Verband bekräftigt Prognose für 2008
Maschinenbauer lassen sich von Finanzkrise nicht beirren

Die deutschen Maschinenbauer halten trotz Sorgen über die Entwicklung der Weltwirtschaft an ihren Erwartungen fest. Allerdings hatte der Verband Deutscher Maschinen- und Anlagenbau (VDMA) bereits zuvor seine Prognose nach unten korrigiert. 2007 dürfte ein Rekordjahr für die Branche gewesen sein.

HB FRANKFURT. Das Produktionsvolumen werde in diesem Jahr um real fünf Prozent zulegen, sagte der Präsident des Verbandes Deutscher Maschinen- und Anlagenbau (VDMA), Manfred Wittenstein, am Dienstag in Frankfurt. Der Verband hatte die Latte für 2008 bereits tiefer gehängt, für das vergangene Jahr hatte er ein Plus von elf Prozent in Aussicht gestellt. Genaue Zahlen liegen noch nicht vor. Wittenstein bekräftigte, dass die Branche nach rund 50 000 zusätzlichen Arbeitsplätzen 2007 im laufenden Jahr nur noch etwa 10 000 Stellen schaffen werde.

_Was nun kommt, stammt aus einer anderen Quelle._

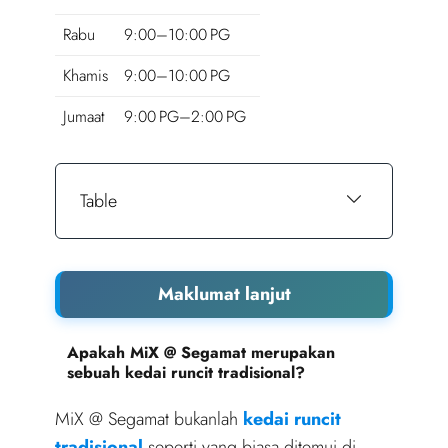
Rabu
9:00–10:00 PG
Khamis
9:00–10:00 PG
Jumaat
9:00 PG–2:00 PG
Table
Maklumat lanjut
Apakah MiX @ Segamat merupakan
sebuah kedai runcit tradisional?
MiX @ Segamat bukanlah
kedai runcit
tradisional
seperti yang biasa ditemui di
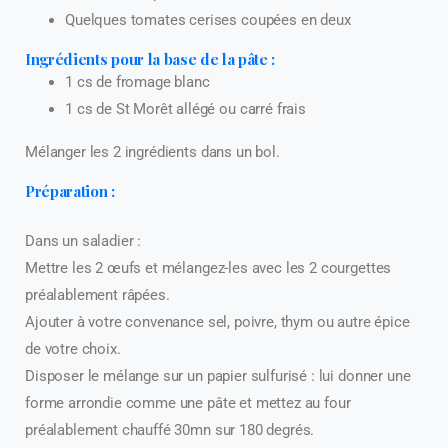
Quelques tomates cerises coupées en deux
Ingrédients pour la base de la pâte :
1 cs de fromage blanc
1 cs de St Morêt allégé ou carré frais
Mélanger les 2 ingrédients dans un bol.
Préparation :
Dans un saladier :
Mettre les 2 œufs et mélangez-les avec les 2 courgettes
préalablement râpées.
Ajouter à votre convenance sel, poivre, thym ou autre épice
de votre choix.
Disposer le mélange sur un papier sulfurisé : lui donner une
forme arrondie comme une pâte et mettez au four
préalablement chauffé 30mn sur 180 degrés.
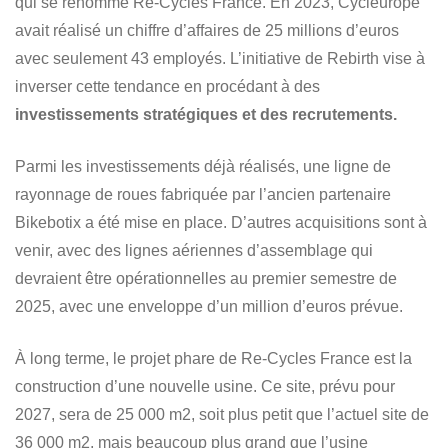
qui se renomme Re-Cycles France. En 2023, Cycleurope
avait réalisé un chiffre d’affaires de 25 millions d’euros
avec seulement 43 employés. L’initiative de Rebirth vise à
inverser cette tendance en procédant à des
investissements stratégiques et des recrutements.
Parmi les investissements déjà réalisés, une ligne de
rayonnage de roues fabriquée par l’ancien partenaire
Bikebotix a été mise en place. D’autres acquisitions sont à
venir, avec des lignes aériennes d’assemblage qui
devraient être opérationnelles au premier semestre de
2025, avec une enveloppe d’un million d’euros prévue.
À long terme, le projet phare de Re-Cycles France est la
construction d’une nouvelle usine. Ce site, prévu pour
2027, sera de 25 000 m2, soit plus petit que l’actuel site de
36 000 m2, mais beaucoup plus grand que l’usine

Sorge bereiten den Maschinenherstellern der hohe Euro-Kurs und die Krisen an den Finanzmärkten. Durch den schwachen Dollar seien Aufträge an Wettbewerber aus Japan und dem Dollar-Raum verloren gegangen. Im größten Auslandsmarkt, den USA, sei 2007 der Handel mit Maschinen und Anlagen „Made in Germany“ leicht zurückgegangen.

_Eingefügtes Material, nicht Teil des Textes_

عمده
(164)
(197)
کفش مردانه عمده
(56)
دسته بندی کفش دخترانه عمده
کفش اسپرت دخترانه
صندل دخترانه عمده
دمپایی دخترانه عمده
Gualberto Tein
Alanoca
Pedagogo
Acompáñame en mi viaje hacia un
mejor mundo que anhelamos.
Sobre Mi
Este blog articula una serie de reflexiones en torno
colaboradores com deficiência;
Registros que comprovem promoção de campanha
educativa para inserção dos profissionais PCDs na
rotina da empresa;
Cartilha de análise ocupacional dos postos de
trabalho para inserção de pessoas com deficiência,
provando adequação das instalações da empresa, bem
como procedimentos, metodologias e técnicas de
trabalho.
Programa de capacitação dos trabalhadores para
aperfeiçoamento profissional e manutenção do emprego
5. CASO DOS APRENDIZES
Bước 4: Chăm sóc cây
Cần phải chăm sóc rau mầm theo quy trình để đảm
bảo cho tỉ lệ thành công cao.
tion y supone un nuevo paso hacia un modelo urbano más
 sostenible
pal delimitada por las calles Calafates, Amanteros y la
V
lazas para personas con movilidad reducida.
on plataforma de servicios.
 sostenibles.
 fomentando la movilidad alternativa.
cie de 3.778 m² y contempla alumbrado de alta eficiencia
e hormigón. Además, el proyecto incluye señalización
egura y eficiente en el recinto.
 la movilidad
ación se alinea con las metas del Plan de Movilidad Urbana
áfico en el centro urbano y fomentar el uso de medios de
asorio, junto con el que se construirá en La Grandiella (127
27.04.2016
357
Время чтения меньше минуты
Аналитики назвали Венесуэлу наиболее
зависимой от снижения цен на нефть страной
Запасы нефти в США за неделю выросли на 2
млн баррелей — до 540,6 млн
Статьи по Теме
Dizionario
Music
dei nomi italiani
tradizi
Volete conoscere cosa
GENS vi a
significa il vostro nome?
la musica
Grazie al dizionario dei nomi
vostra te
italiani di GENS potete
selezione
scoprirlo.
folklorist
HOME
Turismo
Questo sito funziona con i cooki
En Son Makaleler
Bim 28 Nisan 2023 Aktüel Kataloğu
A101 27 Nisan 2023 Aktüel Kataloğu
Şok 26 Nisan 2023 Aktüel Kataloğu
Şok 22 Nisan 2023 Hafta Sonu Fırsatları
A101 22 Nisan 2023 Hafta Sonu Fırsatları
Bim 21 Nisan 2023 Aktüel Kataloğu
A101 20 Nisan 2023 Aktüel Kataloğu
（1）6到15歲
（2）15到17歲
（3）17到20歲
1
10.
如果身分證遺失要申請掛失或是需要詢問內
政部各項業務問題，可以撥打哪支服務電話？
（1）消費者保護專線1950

Die Tendenz bleibe negativ, warnte Wittenstein. „Die Immobilienkrise wurde über die Bankenkrise zur allgemeinen Finanzmarktkrise und droht nun die Realwirtschaft zu infizieren.“ Der VDMA gehe davon aus, dass die Weltwirtschaft in diesem Jahr an Tempo verlieren werde. Dies habe der Verband in seiner Prognose aber bereits berücksichtigt. „Wir profitieren nun davon, dass wir mit einer vorsichtigen Setzung in die Prognoserunde 2007/08 eingestiegen sind.“

Die Maschinenbauer dürften ein Rekordjahr hinter sich haben. Die Prognosen ließen ein Produktionsvolumen von 181 Mrd. Euro erwarten, Die Exportquote lag bei 76,5 Prozent. Vor allem Baustoff- und Bergbaumaschinen, aber auch Anlagen für die Textil- und Nahrungsmittelindustrie fanden reißenden Absatz.

Die Branche beschäftigt rund 935 000 Menschen.